I trying to use memcpy to copy content from one array to another, the code is as follow:

#include <stdio.h>

int main(){
    int *a;
    a = (int*) malloc(sizeof(int) * 4);
    a[0] = 4;
    a[1] = 3;
    a[2] = 2;
    a[3] = 1;

    int *b;
    b = (int*) malloc(sizeof(int) * 4);
    memcpy(&b, &a, sizeof(a));

    free(a);
    for (int i = 0; i < 4; i++){
        printf("b[%d]:%d",i,b[i]);
    }
    printf("%d\n",sizeof(b));
    free(b);

    return 0;
}

However, when I try to run it, I encounter the following error:

b[0]:4b[1]:3b[2]:2b[3]:18
mem(6131,0x7fffbb4723c0) malloc: *** error for object 0x7fa5a4c02890: pointer being freed was not allocated
*** set a breakpoint in malloc_error_break to debug
Abort trap: 6

This error disappear if I remove the free(b) piece of code, however, I don't know why since I explicitly allocate resource to it.

Answer 1

This is the exact problem why we say not to cast the return value of malloc() and family in C..

First things first, you are missing stdlib.h include and because of that, the prototype of malloc() is not known and your compiler assumnes that it returns an int. This creates the mismatch between the implicit declaration and the actual definition, which at a later stage, invokes undefined behavior.

That said, another major issue is when you write memcpy(&b, &a, sizeof(a)); which is very wrong. You want to supply a and b themselves, as you want to copy the contents of the memory location pointed by a to the memory location pointed by b, not the address of the pointers.

In your case, the erroneous call actually messes up the contents of b, i.e., the actual pointer returned by malloc(). Therefore, as we know, passing a pointer which was not exactly returned by memory allocator functions or already free()-d, to free() causes UB, quoting C11, chapter §7.22.3.3,

[...] Otherwise, if the argument does not match a pointer earlier returned by a memory management function, or if the space has been deallocated by a call to free or realloc, the behavior is undefined.
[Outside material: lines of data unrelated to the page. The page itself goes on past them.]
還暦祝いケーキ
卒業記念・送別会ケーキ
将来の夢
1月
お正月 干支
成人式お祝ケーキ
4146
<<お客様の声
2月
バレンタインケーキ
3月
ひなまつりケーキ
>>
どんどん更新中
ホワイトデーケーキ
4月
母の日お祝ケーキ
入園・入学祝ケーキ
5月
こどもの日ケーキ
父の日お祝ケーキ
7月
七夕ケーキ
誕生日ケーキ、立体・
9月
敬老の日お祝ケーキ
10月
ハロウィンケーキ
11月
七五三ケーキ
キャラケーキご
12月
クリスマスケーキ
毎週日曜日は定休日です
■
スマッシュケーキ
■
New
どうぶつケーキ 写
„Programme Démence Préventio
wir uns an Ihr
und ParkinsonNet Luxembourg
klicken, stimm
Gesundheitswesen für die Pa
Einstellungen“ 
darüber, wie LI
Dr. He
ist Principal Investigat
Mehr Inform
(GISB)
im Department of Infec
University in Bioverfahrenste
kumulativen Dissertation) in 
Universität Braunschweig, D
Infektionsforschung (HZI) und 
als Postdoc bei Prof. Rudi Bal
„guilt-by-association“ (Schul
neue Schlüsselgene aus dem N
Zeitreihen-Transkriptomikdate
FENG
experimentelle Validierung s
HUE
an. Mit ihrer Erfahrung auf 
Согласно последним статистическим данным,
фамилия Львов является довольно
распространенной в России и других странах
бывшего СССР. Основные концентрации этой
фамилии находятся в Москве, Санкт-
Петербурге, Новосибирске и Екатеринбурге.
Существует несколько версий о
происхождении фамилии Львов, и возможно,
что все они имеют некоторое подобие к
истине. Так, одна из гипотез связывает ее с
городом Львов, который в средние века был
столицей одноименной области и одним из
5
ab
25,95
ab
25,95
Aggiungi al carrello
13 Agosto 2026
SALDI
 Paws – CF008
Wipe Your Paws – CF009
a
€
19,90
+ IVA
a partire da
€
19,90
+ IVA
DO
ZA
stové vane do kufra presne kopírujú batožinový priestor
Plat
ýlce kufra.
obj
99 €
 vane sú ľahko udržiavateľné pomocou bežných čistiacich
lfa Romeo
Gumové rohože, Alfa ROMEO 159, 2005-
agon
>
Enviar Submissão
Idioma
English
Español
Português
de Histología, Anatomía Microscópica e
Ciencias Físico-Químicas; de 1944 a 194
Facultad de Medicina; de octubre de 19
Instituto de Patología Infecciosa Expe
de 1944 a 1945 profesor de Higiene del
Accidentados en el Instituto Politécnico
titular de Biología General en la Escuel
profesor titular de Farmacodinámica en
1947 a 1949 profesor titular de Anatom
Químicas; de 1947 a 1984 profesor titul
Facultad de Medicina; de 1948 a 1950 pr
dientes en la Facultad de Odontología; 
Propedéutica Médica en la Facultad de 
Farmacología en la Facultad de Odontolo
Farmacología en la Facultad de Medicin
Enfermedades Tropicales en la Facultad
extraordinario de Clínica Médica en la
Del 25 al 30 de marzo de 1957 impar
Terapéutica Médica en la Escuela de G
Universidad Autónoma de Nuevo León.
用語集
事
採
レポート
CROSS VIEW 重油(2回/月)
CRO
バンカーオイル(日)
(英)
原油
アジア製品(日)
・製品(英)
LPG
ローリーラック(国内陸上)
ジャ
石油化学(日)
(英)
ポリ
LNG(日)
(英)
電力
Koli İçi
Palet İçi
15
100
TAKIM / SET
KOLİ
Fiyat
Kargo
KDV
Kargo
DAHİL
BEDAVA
you're getting into trouble, as the current pointer held by b is the same one as a which has been already passed to free(). As mentioned in the other answer(s) ^[1][2], you need to write

 memcpy(b, a, sizeof(int)*4);

Moral of the story: Enable compiler warnings and always check the data types.

Answer 2

Your memcpy is wrong. You're copying the value of the pointer a into b instead of copying the data pointed by a into the buffer pointed by b. You end up doing a double free because a and b point to the same place. Replace your memcpy call with this:

memcpy(b, a, sizeof(int)*4);

Answer 3

memcpy(&b, &a, sizeof(a));

This doesn't copy the 4 ints that a points at to the 4 ints that b points at.

This instead overwrites b with the contents of a. Then you end up doing a double free, since both a and b contain the same address.

I'll repeat my comment on your question: You need to take the time to appreciate the difference between a pointer and a pointee. What holds and address, and what is at that address.

Answer 4

Maybe because you free b when you do free(a). Because the memory zone is the same after doing memcpy. Try to do free(b) at the end, without the free(a).